[Source records]
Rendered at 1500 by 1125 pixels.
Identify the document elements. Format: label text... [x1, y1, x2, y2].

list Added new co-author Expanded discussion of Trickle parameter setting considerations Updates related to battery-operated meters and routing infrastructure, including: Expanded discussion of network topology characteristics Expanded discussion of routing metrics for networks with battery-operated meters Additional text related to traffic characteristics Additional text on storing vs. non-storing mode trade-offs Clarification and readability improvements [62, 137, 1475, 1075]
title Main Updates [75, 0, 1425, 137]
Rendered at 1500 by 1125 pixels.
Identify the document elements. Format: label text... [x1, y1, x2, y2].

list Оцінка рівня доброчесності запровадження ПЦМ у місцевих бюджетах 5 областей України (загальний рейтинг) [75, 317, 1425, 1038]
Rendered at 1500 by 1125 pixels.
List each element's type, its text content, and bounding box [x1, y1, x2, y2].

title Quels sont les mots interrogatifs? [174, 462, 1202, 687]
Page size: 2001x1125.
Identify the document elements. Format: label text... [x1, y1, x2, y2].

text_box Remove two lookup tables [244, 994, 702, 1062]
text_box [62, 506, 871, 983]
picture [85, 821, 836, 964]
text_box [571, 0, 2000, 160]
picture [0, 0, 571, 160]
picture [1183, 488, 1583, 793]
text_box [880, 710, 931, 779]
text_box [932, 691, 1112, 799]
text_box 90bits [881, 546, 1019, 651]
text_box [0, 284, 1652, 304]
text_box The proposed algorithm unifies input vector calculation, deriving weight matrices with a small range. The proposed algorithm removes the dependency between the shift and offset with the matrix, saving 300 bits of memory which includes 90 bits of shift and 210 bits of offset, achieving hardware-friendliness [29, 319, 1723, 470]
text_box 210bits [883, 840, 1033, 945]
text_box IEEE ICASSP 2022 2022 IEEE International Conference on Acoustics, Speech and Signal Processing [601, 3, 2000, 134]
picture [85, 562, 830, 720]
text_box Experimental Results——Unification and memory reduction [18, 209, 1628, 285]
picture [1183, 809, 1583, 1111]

▸ **Required action**
The data, all of it, should be transcribed exactly.

▸ **Expected answer**
Rendered at 1500 by 1125 pixels.
Identify the document elements. Format: label text... [x1, y1, x2, y2].

list Added new co-author Expanded discussion of Trickle parameter setting considerations Updates related to battery-operated meters and routing infrastructure, including: Expanded discussion of network topology characteristics Expanded discussion of routing metrics for networks with battery-operated meters Additional text related to traffic characteristics Additional text on storing vs. non-storing mode trade-offs Clarification and readability improvements [62, 137, 1475, 1075]
title Main Updates [75, 0, 1425, 137]
Rendered at 1500 by 1125 pixels.
Identify the document elements. Format: label text... [x1, y1, x2, y2].

list Оцінка рівня доброчесності запровадження ПЦМ у місцевих бюджетах 5 областей України (загальний рейтинг) [75, 317, 1425, 1038]
Rendered at 1500 by 1125 pixels.
List each element's type, its text content, and bounding box [x1, y1, x2, y2].

title Quels sont les mots interrogatifs? [174, 462, 1202, 687]
Page size: 2001x1125.
Identify the document elements. Format: label text... [x1, y1, x2, y2].

text_box Remove two lookup tables [244, 994, 702, 1062]
text_box [62, 506, 871, 983]
picture [85, 821, 836, 964]
text_box [571, 0, 2000, 160]
picture [0, 0, 571, 160]
picture [1183, 488, 1583, 793]
text_box [880, 710, 931, 779]
text_box [932, 691, 1112, 799]
text_box 90bits [881, 546, 1019, 651]
text_box [0, 284, 1652, 304]
text_box The proposed algorithm unifies input vector calculation, deriving weight matrices with a small range. The proposed algorithm removes the dependency between the shift and offset with the matrix, saving 300 bits of memory which includes 90 bits of shift and 210 bits of offset, achieving hardware-friendliness [29, 319, 1723, 470]
text_box 210bits [883, 840, 1033, 945]
text_box IEEE ICASSP 2022 2022 IEEE International Conference on Acoustics, Speech and Signal Processing [601, 3, 2000, 134]
picture [85, 562, 830, 720]
text_box Experimental Results——Unification and memory reduction [18, 209, 1628, 285]
picture [1183, 809, 1583, 1111]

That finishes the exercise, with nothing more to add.